Problem to solve:
Recast the lines of the listing, from the line containing "Связь и Локация" through the line containing "Παρουσιάσεις", as a JSON list of strings with one string per line, omitting any blank lines. Leave the pictures out of the answer.

Segment Start: Data provided

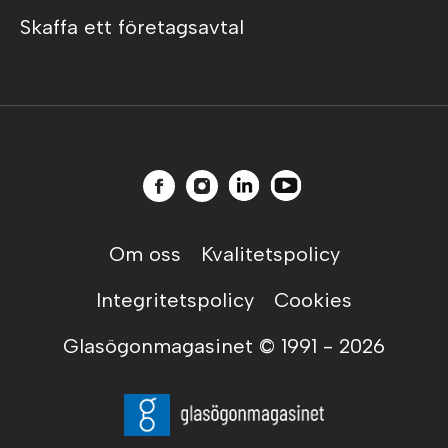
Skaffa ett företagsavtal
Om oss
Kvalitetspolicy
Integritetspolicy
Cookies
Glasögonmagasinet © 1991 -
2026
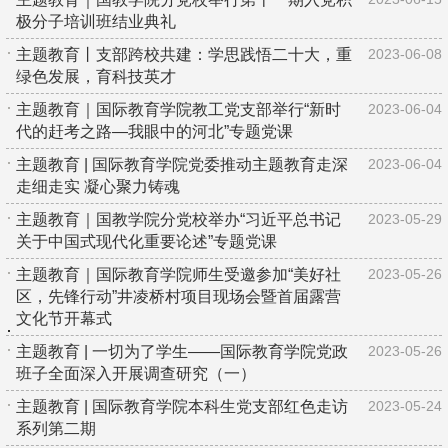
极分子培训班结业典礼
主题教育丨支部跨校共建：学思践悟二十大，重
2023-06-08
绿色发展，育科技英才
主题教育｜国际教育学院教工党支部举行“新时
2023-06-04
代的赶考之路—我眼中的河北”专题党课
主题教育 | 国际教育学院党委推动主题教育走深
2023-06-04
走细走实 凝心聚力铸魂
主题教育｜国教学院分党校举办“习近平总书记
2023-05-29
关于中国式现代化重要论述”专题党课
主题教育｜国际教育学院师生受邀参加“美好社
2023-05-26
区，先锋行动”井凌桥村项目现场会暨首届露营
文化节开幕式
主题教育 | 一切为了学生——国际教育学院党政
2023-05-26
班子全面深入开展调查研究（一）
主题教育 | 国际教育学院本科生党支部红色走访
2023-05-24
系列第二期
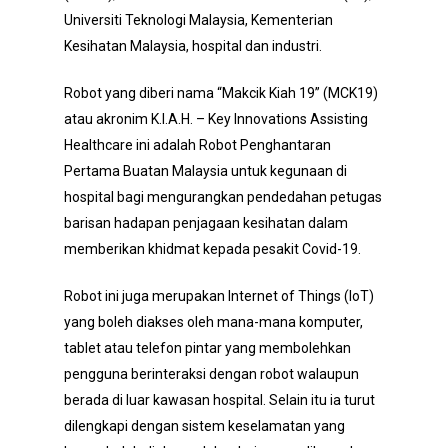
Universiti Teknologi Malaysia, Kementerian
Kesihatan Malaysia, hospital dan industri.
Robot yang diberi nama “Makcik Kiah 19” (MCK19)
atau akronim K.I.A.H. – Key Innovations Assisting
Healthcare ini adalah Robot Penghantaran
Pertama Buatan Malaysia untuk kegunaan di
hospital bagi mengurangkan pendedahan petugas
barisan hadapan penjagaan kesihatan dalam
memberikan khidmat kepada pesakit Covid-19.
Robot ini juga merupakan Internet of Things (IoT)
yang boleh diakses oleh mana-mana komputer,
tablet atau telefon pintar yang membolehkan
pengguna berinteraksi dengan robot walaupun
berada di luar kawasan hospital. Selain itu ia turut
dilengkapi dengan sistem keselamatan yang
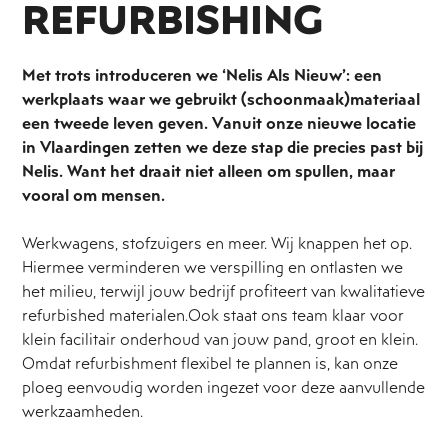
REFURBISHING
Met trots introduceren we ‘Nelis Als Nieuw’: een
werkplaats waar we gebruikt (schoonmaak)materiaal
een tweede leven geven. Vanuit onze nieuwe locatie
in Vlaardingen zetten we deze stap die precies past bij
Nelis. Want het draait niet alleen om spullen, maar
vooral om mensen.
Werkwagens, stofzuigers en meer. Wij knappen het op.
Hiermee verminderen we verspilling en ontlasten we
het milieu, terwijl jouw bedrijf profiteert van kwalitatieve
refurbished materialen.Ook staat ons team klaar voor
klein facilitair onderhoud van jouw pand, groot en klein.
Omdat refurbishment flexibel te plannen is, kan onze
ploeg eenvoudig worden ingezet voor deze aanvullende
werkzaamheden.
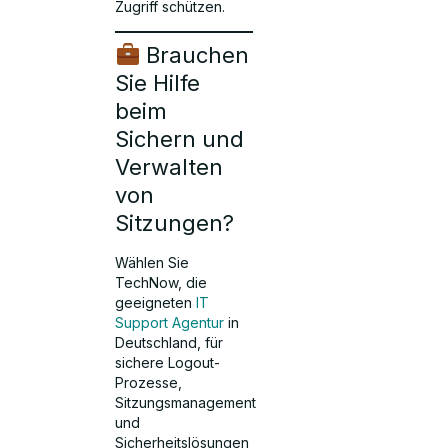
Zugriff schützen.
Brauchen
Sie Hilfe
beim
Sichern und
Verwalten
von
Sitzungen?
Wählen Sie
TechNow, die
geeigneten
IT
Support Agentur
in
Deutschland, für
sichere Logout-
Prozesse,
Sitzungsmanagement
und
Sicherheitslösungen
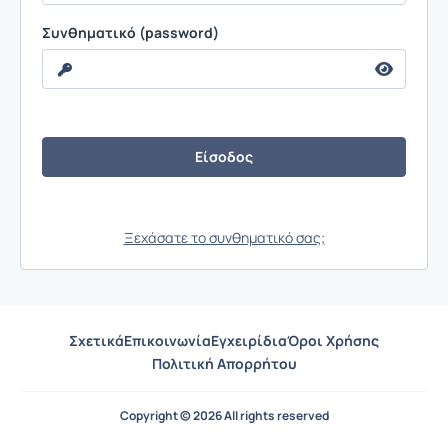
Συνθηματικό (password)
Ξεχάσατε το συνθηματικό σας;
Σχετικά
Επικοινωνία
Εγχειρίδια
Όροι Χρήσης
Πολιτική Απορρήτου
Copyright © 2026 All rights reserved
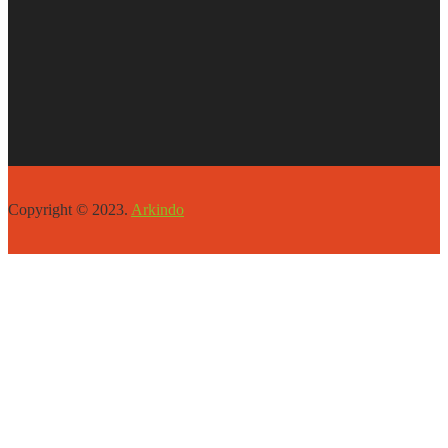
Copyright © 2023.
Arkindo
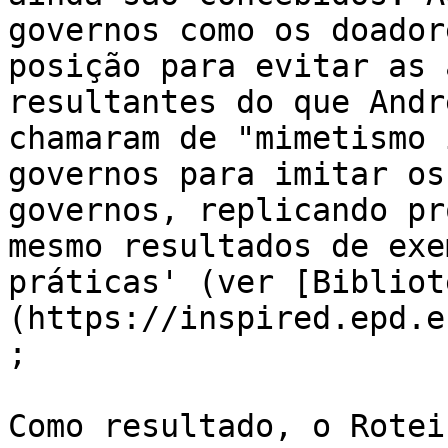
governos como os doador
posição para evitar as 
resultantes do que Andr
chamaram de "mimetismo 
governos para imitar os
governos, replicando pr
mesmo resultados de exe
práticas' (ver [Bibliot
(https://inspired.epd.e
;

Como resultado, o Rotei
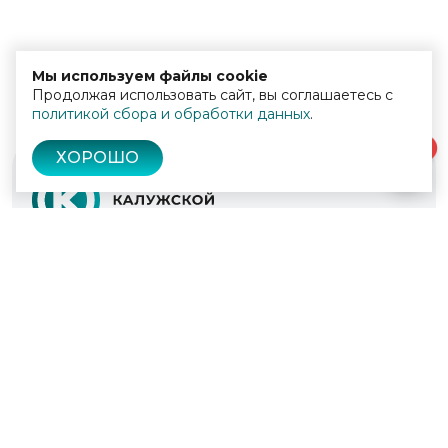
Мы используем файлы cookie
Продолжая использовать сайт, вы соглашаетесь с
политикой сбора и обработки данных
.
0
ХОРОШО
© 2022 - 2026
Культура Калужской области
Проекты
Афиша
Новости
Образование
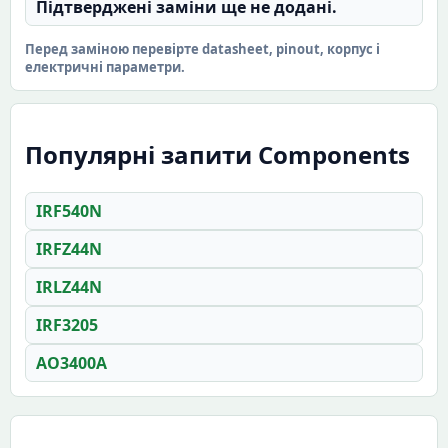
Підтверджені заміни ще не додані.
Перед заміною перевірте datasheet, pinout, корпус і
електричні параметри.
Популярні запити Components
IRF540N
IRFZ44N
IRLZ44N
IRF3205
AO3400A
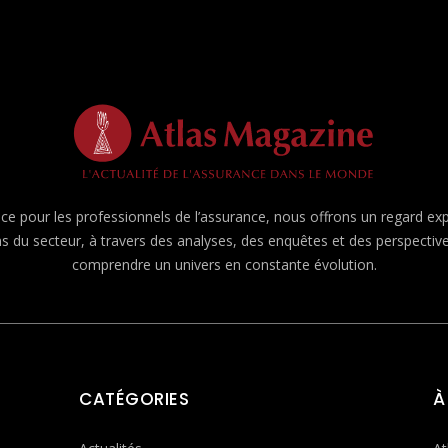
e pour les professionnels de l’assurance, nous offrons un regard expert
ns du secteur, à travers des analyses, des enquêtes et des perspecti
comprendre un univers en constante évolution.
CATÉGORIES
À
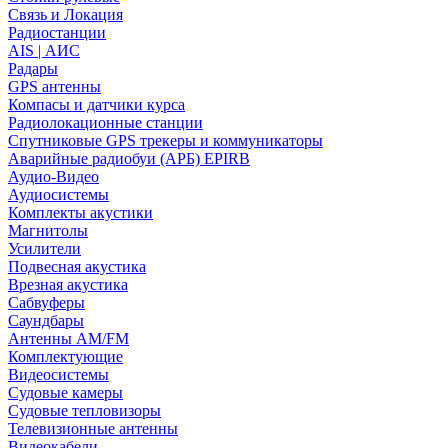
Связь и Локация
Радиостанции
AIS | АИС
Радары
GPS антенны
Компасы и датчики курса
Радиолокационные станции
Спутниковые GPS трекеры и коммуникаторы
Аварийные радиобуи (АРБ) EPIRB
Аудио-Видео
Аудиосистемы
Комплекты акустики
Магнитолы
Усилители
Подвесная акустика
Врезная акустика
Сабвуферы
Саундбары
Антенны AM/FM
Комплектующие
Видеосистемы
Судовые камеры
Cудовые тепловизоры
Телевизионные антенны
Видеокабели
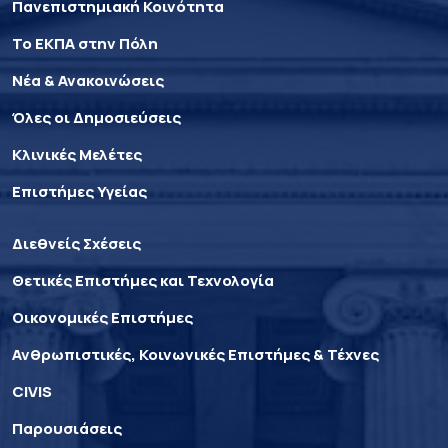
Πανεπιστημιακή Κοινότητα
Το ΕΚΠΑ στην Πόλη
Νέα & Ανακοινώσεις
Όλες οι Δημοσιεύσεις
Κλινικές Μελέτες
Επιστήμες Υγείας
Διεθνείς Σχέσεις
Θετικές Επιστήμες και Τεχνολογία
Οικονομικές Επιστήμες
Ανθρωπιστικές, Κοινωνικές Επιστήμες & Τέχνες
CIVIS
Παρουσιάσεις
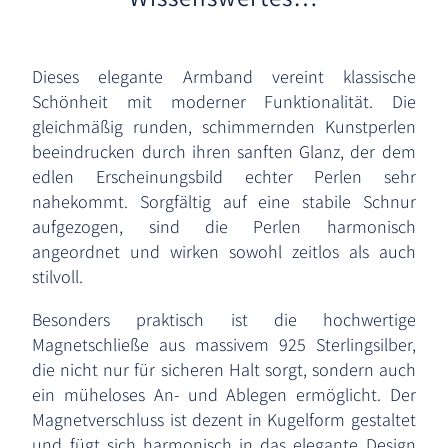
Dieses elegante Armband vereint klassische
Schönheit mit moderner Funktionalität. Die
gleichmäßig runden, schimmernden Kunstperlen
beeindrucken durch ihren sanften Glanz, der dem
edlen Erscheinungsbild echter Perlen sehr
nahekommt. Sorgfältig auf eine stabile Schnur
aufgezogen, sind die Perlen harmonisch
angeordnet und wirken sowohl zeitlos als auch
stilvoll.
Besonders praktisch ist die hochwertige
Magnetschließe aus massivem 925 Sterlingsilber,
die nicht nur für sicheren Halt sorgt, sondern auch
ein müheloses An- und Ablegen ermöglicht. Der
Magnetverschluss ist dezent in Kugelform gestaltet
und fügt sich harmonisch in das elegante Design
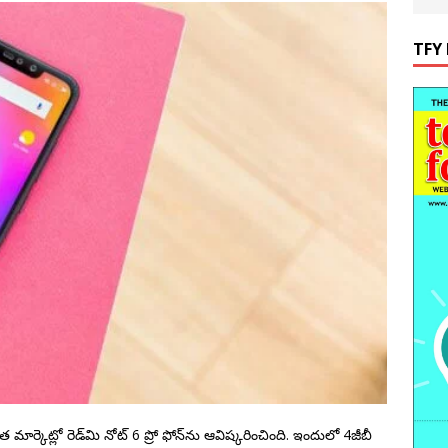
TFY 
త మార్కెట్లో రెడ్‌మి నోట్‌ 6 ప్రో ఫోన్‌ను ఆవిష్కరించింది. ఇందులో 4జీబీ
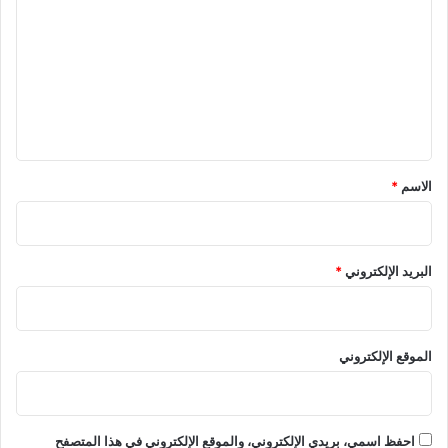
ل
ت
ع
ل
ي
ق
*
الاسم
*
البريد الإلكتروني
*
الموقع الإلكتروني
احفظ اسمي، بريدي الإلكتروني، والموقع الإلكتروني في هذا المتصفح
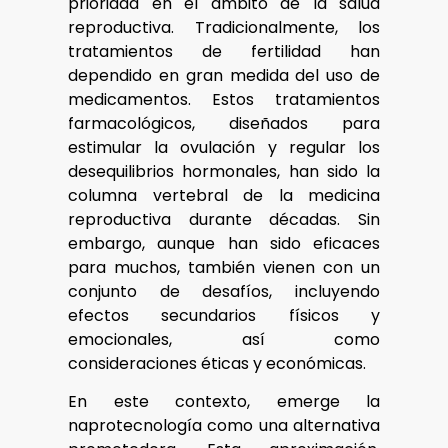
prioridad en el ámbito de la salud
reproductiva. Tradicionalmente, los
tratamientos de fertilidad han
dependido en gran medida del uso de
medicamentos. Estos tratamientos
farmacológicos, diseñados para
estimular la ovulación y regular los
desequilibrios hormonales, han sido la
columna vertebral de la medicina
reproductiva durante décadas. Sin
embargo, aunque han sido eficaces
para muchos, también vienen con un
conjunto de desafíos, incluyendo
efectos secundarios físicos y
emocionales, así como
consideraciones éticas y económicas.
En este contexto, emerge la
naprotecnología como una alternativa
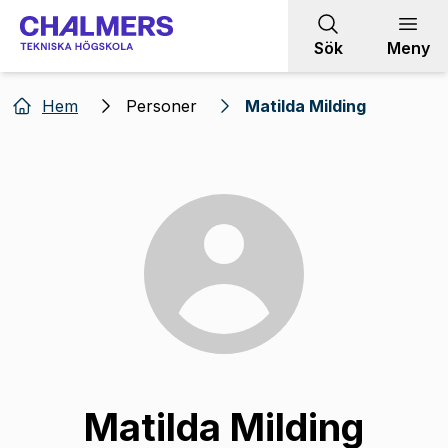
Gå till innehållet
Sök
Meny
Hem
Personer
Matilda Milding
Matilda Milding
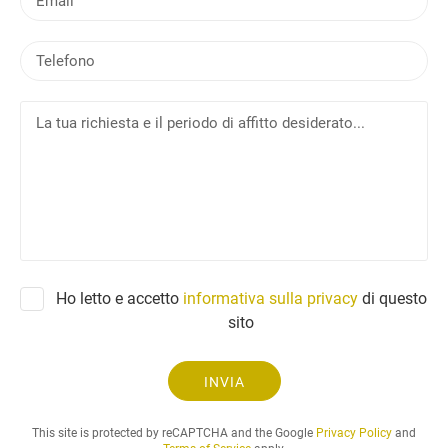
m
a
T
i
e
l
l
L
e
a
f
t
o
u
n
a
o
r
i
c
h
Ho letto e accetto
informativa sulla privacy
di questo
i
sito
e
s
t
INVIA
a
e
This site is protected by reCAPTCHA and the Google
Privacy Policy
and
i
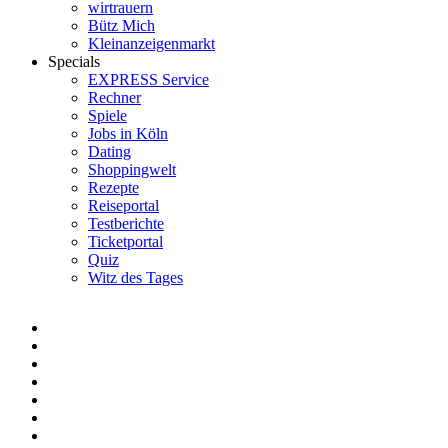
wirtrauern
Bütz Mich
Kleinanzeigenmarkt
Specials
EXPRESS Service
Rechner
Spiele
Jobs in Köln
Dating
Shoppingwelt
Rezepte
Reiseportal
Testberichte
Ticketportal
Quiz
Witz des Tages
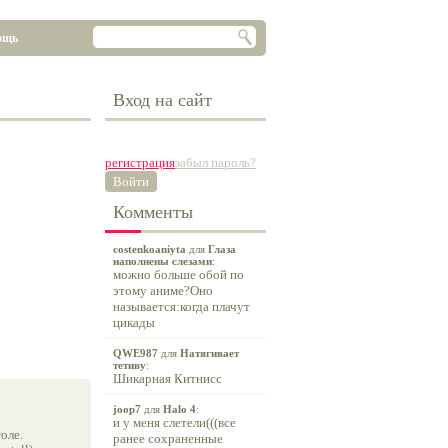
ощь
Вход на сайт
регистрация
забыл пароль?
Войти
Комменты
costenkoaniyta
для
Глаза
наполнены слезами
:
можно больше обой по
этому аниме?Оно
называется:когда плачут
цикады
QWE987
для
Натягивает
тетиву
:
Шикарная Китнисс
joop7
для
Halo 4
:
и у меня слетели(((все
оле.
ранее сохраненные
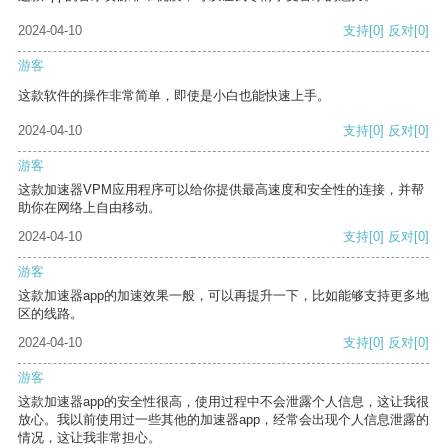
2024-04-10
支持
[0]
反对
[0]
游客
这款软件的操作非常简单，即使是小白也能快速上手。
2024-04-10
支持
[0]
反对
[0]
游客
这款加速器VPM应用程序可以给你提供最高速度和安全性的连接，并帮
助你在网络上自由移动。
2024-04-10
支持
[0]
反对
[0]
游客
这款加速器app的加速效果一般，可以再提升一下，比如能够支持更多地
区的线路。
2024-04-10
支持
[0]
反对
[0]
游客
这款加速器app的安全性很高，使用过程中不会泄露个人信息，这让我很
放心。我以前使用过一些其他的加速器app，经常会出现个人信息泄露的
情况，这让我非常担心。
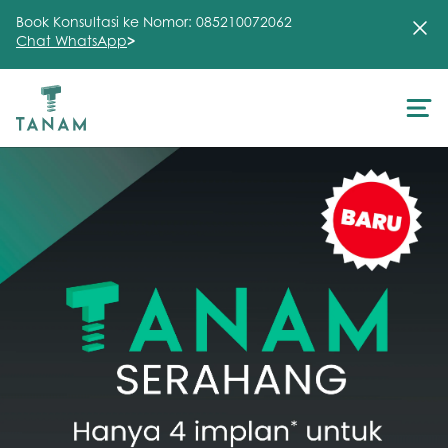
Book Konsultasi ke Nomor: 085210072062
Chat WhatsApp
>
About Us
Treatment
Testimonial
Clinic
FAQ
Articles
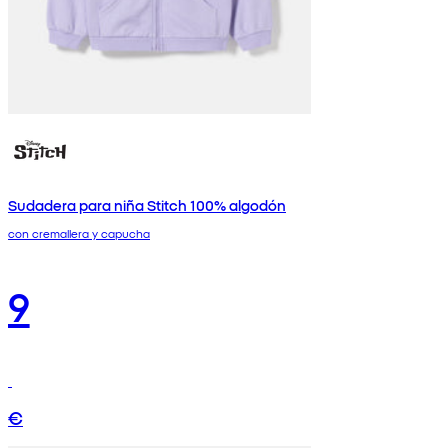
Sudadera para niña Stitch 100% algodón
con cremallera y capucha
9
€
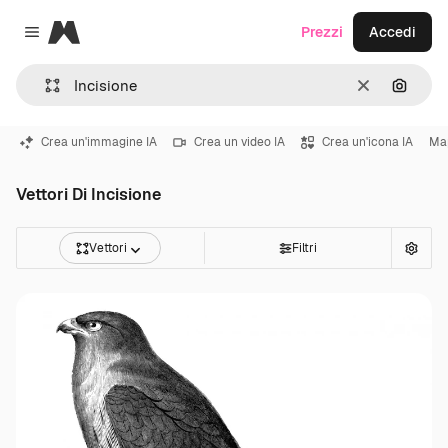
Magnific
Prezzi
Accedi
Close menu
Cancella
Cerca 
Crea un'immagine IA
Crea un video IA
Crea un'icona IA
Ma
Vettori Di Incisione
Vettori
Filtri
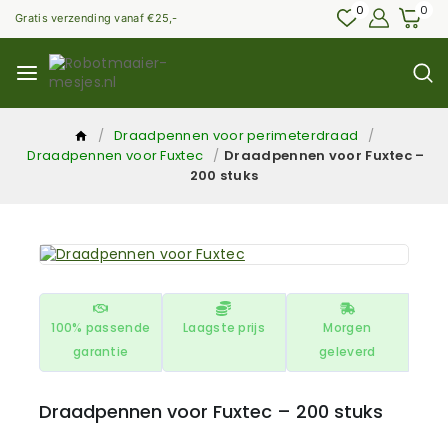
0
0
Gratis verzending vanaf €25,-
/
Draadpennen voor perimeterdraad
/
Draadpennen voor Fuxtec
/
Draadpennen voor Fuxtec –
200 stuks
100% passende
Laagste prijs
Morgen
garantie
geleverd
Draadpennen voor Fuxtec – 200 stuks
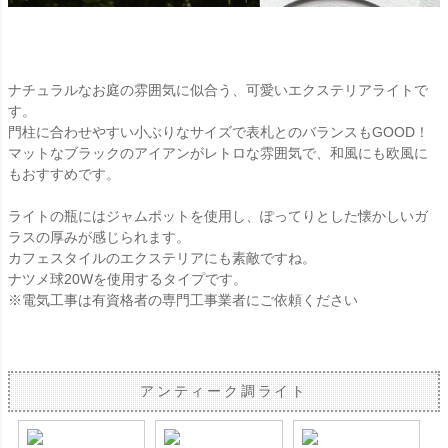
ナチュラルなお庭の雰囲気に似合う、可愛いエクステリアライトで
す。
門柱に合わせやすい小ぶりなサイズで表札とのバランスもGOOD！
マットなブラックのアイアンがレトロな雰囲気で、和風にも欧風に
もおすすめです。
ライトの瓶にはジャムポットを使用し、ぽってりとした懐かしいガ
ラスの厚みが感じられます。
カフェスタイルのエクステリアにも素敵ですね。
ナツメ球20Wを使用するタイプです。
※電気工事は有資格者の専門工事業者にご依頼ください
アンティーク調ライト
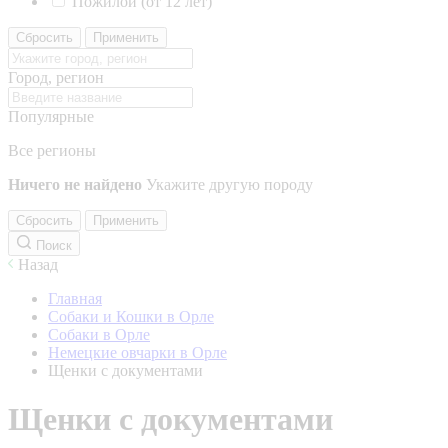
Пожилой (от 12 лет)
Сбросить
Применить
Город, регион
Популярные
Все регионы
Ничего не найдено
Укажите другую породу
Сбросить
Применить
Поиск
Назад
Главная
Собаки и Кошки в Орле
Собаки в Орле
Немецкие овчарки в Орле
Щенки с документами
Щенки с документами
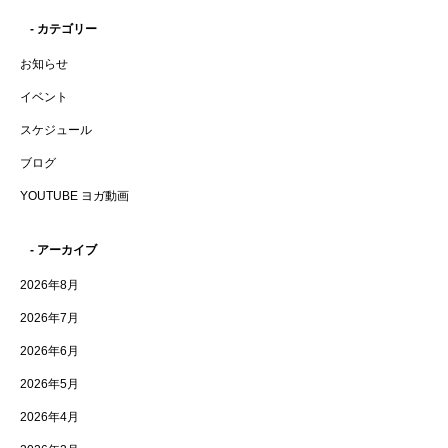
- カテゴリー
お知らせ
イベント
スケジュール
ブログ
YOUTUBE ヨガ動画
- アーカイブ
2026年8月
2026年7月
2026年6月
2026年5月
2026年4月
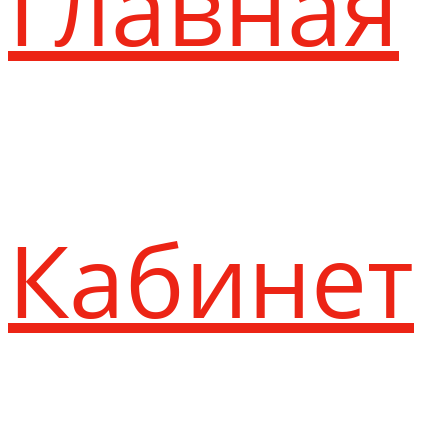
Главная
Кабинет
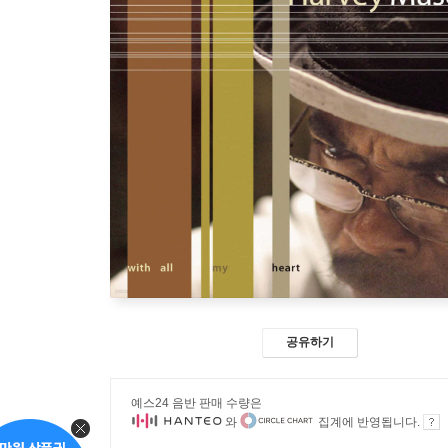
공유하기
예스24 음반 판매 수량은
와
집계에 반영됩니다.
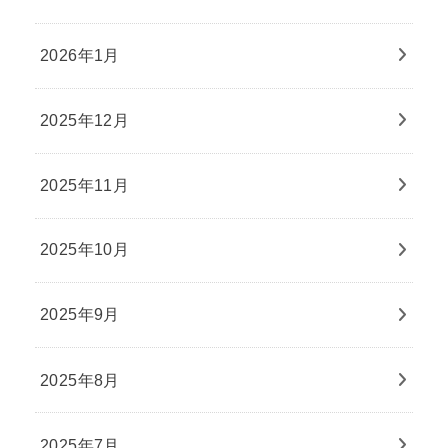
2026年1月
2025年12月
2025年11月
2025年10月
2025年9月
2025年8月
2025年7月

Segment End: Data provided

Exercise output:
[
  "Связь и Локация",
  "Радиостанции",
  "AIS | АИС",
  "Радары",
  "GPS антенны",
  "Компасы и датчики курса",
  "Радиолокационные станции",
  "Спутниковые GPS трекеры и коммуникаторы",
  "Аварийные радиобуи (АРБ) EPIRB",
  "Аудио-Видео",
  "Аудиосистемы",
  "Комплекты акустики",
  "Магнитолы",
  "Усилители",
  "Подвесная акустика",
  "Врезная акустика",
  "Сабвуферы",
  "Саундбары",
  "Антенны AM/FM",
  "Комплектующие",
  "Видеосистемы",
  "Судовые камеры",
  "Cудовые тепловизоры",
  "Телевизионные антенны",
  "Видеокабели",
  "Πανεπιστημιακή Κοινότητα",
  "Το ΕΚΠΑ στην Πόλη",
  "Νέα & Ανακοινώσεις",
  "Όλες οι Δημοσιεύσεις",
  "Κλινικές Μελέτες",
  "Επιστήμες Υγείας",
  "Διεθνείς Σχέσεις",
  "Θετικές Επιστήμες και Τεχνολογία",
  "Οικονομικές Επιστήμες",
  "Ανθρωπιστικές, Κοινωνικές Επιστήμες & Τέχνες",
  "CIVIS",
  "Παρουσιάσεις"
]